As long as the district parties qualify as election-related educational events, regional corporations would be free to donate jackets; corporations may make contributions or gifts to the event; and regional corporations may set up tables to register voters. No limits or reporting requirements would apply under the campaign disclosure law. As we discussed on the phone, however, there may be federal legal restrictions on the activities.

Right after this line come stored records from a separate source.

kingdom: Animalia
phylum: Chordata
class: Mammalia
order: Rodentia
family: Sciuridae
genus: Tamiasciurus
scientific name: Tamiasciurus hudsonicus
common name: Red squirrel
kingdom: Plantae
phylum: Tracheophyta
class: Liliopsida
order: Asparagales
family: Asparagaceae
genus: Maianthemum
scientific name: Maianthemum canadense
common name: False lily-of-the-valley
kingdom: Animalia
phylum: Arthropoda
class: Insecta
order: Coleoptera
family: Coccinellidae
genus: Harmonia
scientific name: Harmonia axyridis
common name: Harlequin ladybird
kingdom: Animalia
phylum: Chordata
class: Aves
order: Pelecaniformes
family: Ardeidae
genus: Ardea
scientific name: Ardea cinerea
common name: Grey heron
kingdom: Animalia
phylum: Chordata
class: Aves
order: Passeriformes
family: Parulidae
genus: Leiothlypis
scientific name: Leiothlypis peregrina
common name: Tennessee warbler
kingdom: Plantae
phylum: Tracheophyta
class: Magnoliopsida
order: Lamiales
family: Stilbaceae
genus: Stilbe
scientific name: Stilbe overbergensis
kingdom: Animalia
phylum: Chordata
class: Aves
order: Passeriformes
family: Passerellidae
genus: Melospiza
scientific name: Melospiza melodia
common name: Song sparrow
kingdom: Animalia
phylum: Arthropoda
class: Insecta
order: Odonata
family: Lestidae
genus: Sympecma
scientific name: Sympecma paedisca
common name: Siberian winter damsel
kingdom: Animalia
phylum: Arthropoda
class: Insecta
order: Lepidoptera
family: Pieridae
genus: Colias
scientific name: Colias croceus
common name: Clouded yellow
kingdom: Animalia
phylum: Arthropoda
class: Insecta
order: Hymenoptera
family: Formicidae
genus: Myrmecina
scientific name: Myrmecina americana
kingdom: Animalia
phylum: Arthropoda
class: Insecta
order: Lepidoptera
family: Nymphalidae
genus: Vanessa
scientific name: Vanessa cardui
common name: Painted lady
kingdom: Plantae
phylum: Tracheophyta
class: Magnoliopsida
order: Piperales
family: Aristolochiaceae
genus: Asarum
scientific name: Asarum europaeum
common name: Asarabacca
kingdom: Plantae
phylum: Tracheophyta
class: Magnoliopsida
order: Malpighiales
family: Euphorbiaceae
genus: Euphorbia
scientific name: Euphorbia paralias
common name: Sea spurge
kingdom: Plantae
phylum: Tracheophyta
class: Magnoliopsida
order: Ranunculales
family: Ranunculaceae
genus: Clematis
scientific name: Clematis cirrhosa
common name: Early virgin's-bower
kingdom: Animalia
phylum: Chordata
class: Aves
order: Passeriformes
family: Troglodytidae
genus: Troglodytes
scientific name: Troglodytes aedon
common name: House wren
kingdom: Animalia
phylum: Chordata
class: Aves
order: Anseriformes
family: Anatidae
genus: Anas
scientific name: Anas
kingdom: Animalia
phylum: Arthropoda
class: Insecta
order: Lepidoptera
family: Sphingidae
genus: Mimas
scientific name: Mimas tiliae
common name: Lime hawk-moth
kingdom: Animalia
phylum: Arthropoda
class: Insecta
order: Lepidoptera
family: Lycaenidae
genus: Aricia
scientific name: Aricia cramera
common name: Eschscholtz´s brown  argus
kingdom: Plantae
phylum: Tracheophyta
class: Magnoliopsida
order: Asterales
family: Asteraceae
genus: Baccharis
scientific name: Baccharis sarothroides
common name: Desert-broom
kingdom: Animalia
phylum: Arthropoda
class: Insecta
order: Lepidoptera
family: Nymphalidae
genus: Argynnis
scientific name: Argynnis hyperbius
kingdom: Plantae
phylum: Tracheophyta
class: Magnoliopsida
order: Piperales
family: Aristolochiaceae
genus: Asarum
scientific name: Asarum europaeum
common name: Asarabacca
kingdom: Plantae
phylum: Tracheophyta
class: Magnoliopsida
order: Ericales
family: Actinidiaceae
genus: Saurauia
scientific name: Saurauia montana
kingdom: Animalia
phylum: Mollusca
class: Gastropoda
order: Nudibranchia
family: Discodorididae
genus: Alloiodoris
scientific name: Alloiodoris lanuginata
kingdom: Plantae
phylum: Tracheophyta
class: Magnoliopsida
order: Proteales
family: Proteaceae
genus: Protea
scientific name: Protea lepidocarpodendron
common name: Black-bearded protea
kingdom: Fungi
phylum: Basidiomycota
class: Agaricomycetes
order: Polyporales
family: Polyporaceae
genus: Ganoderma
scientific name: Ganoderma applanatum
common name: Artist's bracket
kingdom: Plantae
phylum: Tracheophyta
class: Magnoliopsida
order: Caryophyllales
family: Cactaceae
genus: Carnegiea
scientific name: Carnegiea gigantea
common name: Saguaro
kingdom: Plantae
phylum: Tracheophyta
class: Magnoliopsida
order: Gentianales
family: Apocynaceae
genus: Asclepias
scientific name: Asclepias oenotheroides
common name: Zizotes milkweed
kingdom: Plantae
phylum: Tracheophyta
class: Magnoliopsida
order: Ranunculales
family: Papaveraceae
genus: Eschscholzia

As staff discussed with you on the phone, however, the GOTV committee may not directly or indirectly encourage party attendees to vote for or against specific candidates or ballot measures. The type of encouragement that would make the district party a political, rather than educational, event includes the attendance of political action committees which favor only one side of a particular ballot measure or one candidate; the statements of invited speakers which urge voters to support or oppose specific candidates or ballot measures; or the distribution of GOTV sanctioned information which urges voters to support or oppose specific candidates or ballot measures.
In subsequent discussions with staff regarding these concerns, you responded as follows. First, you indicated that GOTV will not invite specific political action committees to attend the parties. However, the event will be open to any PACs which wish to attend. Second, you agreed that GOTV would not invite speakers to advocate only one side of a specific ballot measure. However, if a candidate chose to address a specific ballot measure during his or her allotted time, GOTV would not be responsible for their comments. Finally, you acknowledged staffs concern that GOTV not distribute information urging support or opposition to specific candidates or ballot measures.
Finally, one of your questions states that "[a]ny member of the public who attends [the party] will be eligible for a door prize." You ask whether the door prizes may be limited to people over 18. Offering door prizes at an election-related event is not regulated by the campaign disclosure law. However, as staff indicated to you on the phone, door prizes may trigger federal election law concerns. There may be other laws that regulate this activity, however, the Commission lacks jurisdiction to advise you on this matter.
The GOTV committee may sponsor district parties to register voters and to educate voters about issues relevant to Native peoples as outlined above. However, the GOTV committee may not sanction the support or opposition of specific candidates or ballot measures if the event is to remain within the parameters of election-related educational activities.
The Commission approved the advice in this letter by an affirmative vote of 4-0 on March 24, 1999. The advice in this opinion applies only to the specific activity for which the advice was requested.